De baixo para cima, o conceito de serviço: os investimentos e a estrutura que um transporte deste género impõem implicam um conceito fundamental à sua viabilização económica: tráfego muito elevado. Os custos fixos são elevados pelo que baixar as frequências não é necessariamente uma boa solução - diminui atractividade e por muito que o rácio passageiros/comboio possa melhorar, no limite a situação económica até pode ficar exatamente na mesma cumprindo um papel social muito menos ambicioso.

Os custos de operação são muito elevados e têm componentes dificilmente justificáveis numa altura de grande e crescente automatização. Finalmente, a disponibilidade da frota é cada vez mais escassa e as infraestruturas teimosamente estão vedadas à circulação praticamente 25% do dia.

Proponho por isso uma reflexão em torno de um novo conceito de operação do Metro de Lisboa: operação decalcada de um metro de superfície com as vantagens do canal 100% exclusivo do metropolitano clássico.

O que poderia mudar?

  1. Por a concurso a manutenção da frota, exigindo os níveis de disponibilidade que correspondam ao nível óptimo de eficiência para o nível de oferta a operar.

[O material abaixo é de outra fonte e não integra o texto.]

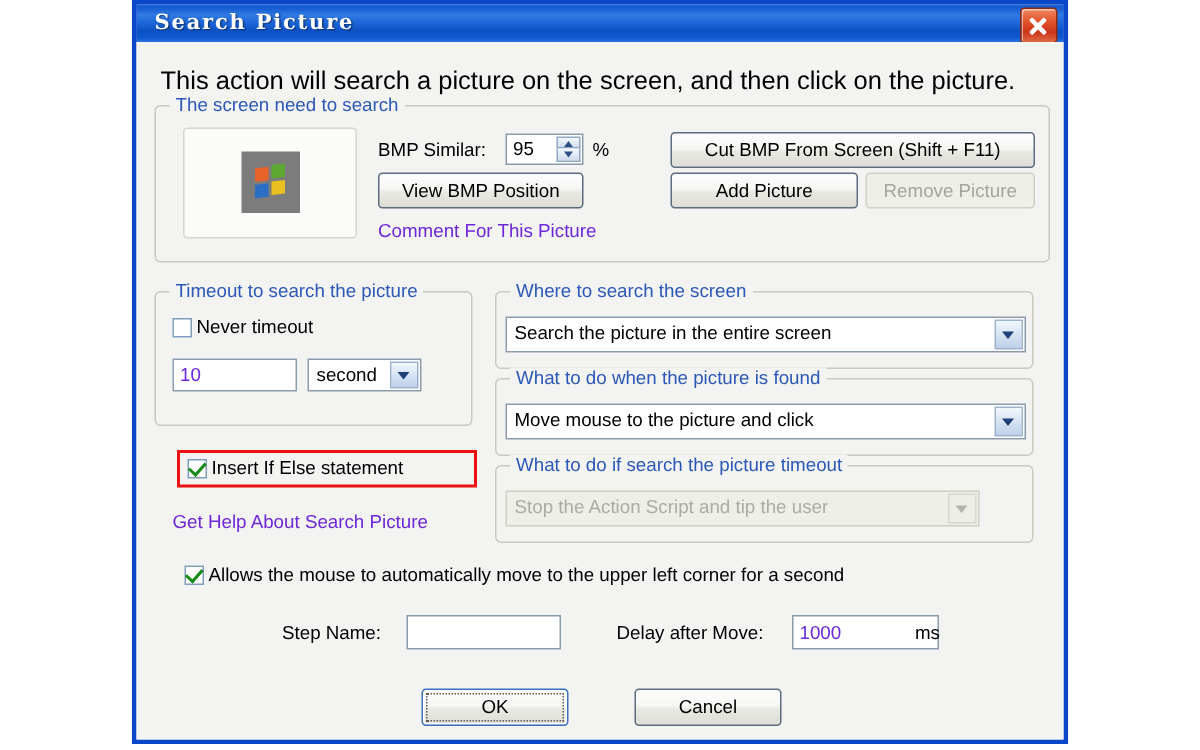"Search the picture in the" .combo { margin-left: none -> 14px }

Atribuir a quem tiver o menor custo - dificilmente não resultará em redução de custos, promove importação das melhores práticas de manutenção e define um tecto de gastos para a frota;
  2. Automatizar as linhas já preparadas - que eu saiba é só a vermelha. Implica instalar portas de acesso nas plataformas da linha;
  3. Automatizar processos de gestão ao longo da empresa de forma a eliminar parte da estrutura;
  4. Nas linhas não automatizadas, alterar o conceito de estações de forma a diminuir custos de operação - colocá-las de acesso livre e apostar em controlos dissuasores a bordo. Ficariam nas estações os únicos gastos inevitáveis - iluminação, policiamento e limpeza (estes últimos iriam aumentar um bocado, eu acredito que muito menos do que as poupanças realizadas);
  5. Reflectir sobre a manutenção dos troços para fora da cidade e pensar na introdução de percursos circulares - comboios utilizando as linhas verde e azul, num serviço diferenciado.

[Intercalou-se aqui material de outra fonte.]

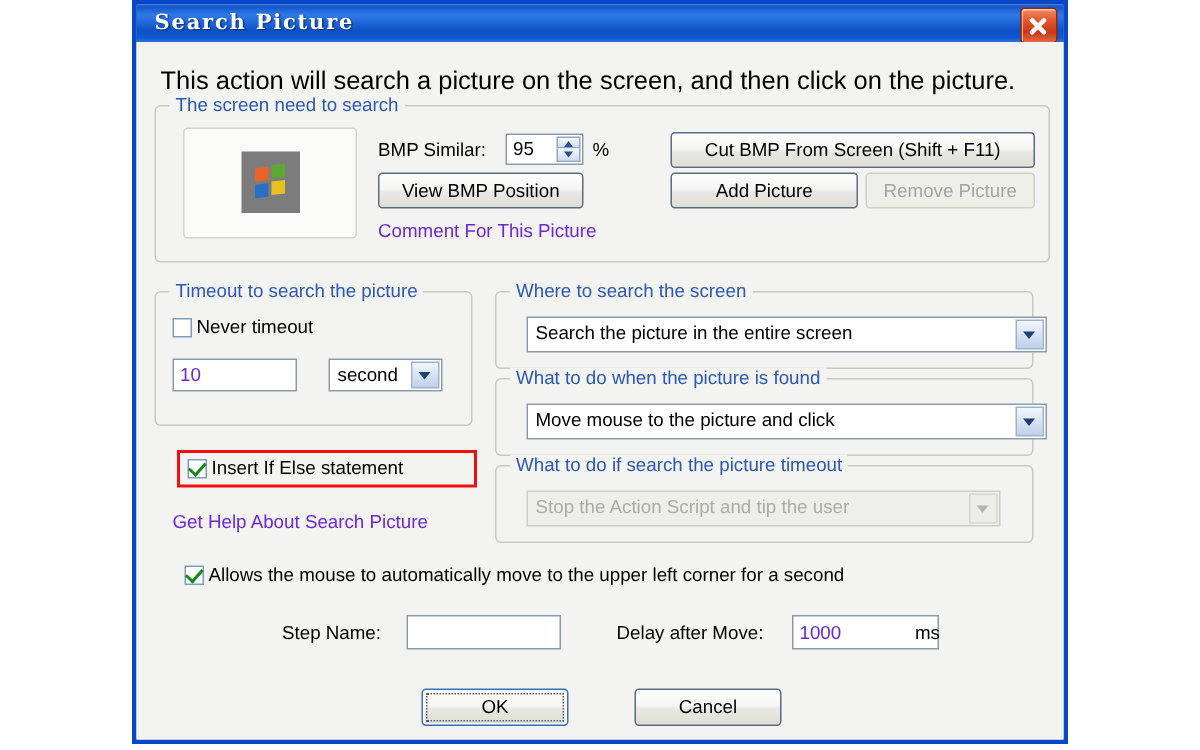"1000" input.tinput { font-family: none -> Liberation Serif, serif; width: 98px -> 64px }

Obviamente que no estado de emergência financeira da República, a concessão podia ser interessante para promover mudanças operacionais grandes e atrair capacidade de investimento que pode ser necessária não só para a automatização como para beneficiação dos comboios. Confesso o meu total desconhecimento mas desconfio bastante das elevadas imobilizações deste tipo de material. É certo que a indisponibilidade destas unidades não será tão má como das antigas ML79 mas não sei até que ponto não necessitarão de beneficiação mais profunda para resolver problemas de eficácia e de eficiência.

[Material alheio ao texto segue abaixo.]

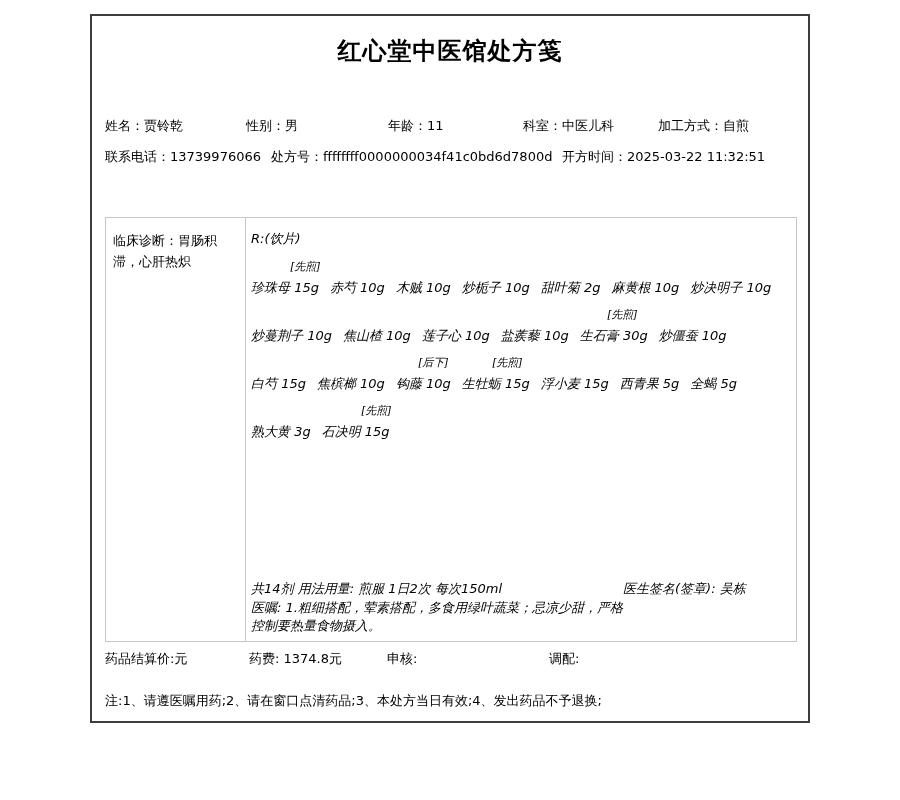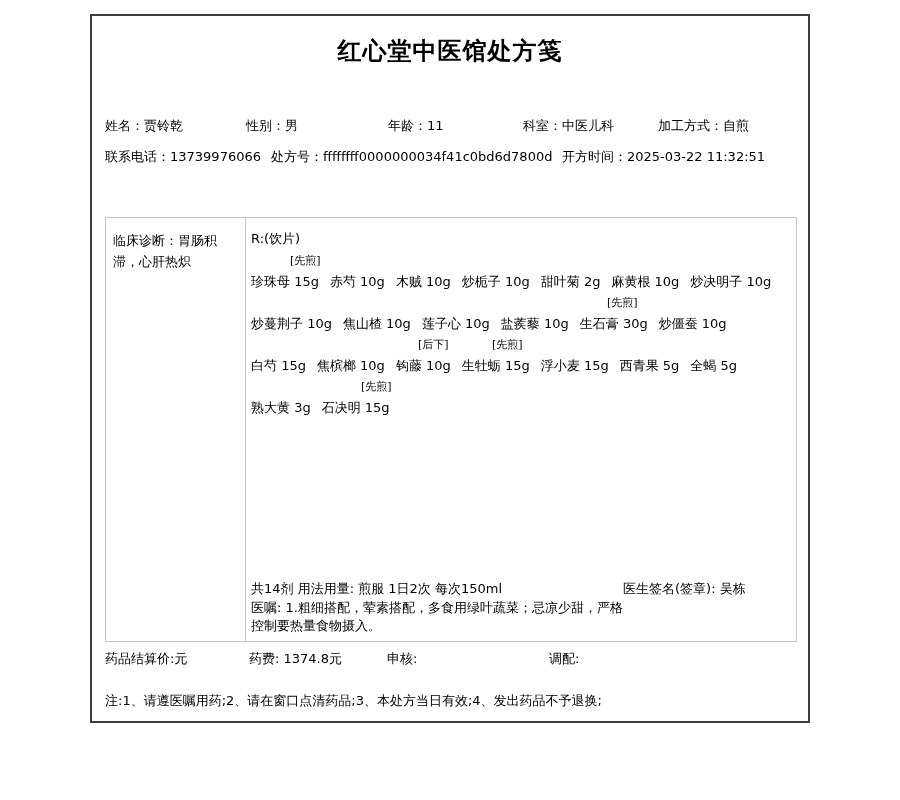"R:(饮片)" .cell-right { font-style: none -> italic }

O Metro de Lisboa não pode continuar a ter operação de metro ligeiro com custos de metro pesado. A situação atual é certamente mais embaraçosa e menos admissível do que eventuais ideias tresloucadas como as que podem fazer parte deste post.

2 Comments:

  1. Bom dia, antes de mais, é sempre bom ver pessoas a dar ideias para melhorar ao invés de simplesmente criticar e “mandar abaixo”, costume tão tipicamente português.
    quando diz, automatizar está a pensar em composições sem condutor?

    confesso não dominar o conceito de metro pesado vs ligeiro, mas porque diz que “O conceito e operação de metropolitano pesado parece ter sido abandonado depois da saída das velhinhas ML7”?

    Obrigado, e … belas fotos 🙂

    • Olá António. Sim, composições sem condutor.
      O metro pesado, por circular em canal dedicado e seguro, assume um tipo de operação mais intensiva que, no limite, também é o que permite pagar custos maiores – com estações, com gestão, com o financiamento da infraestrutura, etc. Ao apostar em troços para fora da cidade, de menor densidade, e mais recentemente numa menor densidade também dentro de portas, na prática o ML nega não só o seu conceito como a única possibilidade de ter uma operação de volume compatível com os seus gastos fixos.